REPUBLIKA.CO.ID, JAKARTA -- Selanjutnya, Said Hawwa berpendapat bahwa Ikhwanul Muslimin (IM) mewadahi keinginan untuk mewujudkan jamaah. Lebih dari itu, organisasi ini juga mengedepankan reformasi dan kemajuan umat Islam di tengah arus zaman modern.
Dakwah yang dilakukan gerakan ini, menurut Said Hawwa, menghidupkan Islam sesuai yang telah diwariskan Rasulullah SAW. Di antaranya adalah menuntut penghidupan ilmu, amal, serta keteguhan hati dan jiwa.
Masuk ke persoalan dakwah, Said menguraikan argumennya. Mengikuti pendapat Hasan al-Banna dalam Risalah Ta’lim, dakwah dapat dibagi ke dalam tiga tahapan.
Pertama, Ta’arif. Dakwah mula-mula dilakukan dengan menyebarkan fikrah (ideologi) Islam di tengah masyarakat. Untuk melaksanakannya, perlu melalui sistem kelembagaan alias organisasi. Seorang dai juga tidak boleh lalai dari menguasai cara-cara komunikasi yang diterima publik, terutama melalui bahasa nasihat-nasihat dan bimbingan.
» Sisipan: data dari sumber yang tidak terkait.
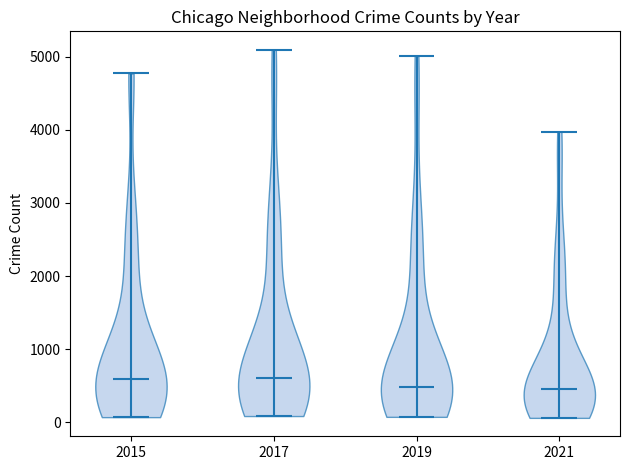

Where does the median line of the violin at x = 2021 sit on the y-axis? The values are not printed on the chart, so give them approximately, as read against the axis.

500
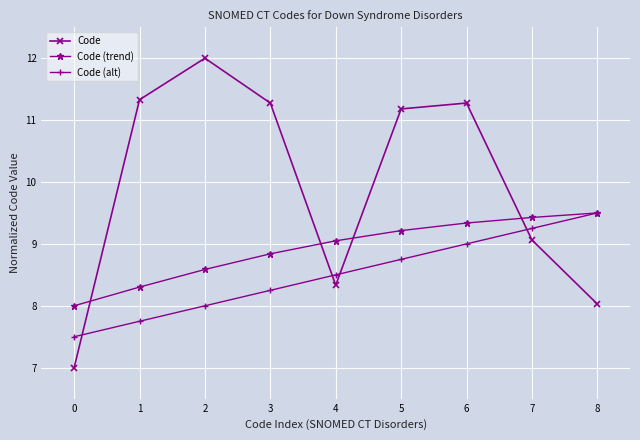

List the series in order of their overall mean, lowest first.

Code (alt), Code (trend), Code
Kedua, Takwin. Dalam tahapan ini, dakwah ditegakkan dengan jalan yang lebih berdisiplin di dalam organisasi. Para dai dan simpatisan dakwah memikul tanggung jawab yang besar untuk memperjuangkan agama. Tekad mesti ditanam dalam jiwa setiap mereka. Para penggeraknya diharapkan lulus dua tataran, yakni rohani (digembleng melalui tasawuf) dan militansi yakni kesetiaan, tidak mudah oleng diterpa godaan.
Ketiga, Tanfidz. Tahapan ini hanya dapat dicapai oleh mereka yang tulus, yakni ditandai dengan kesabaran dan keteguhannya menghadapi pelbagai risiko dakwah.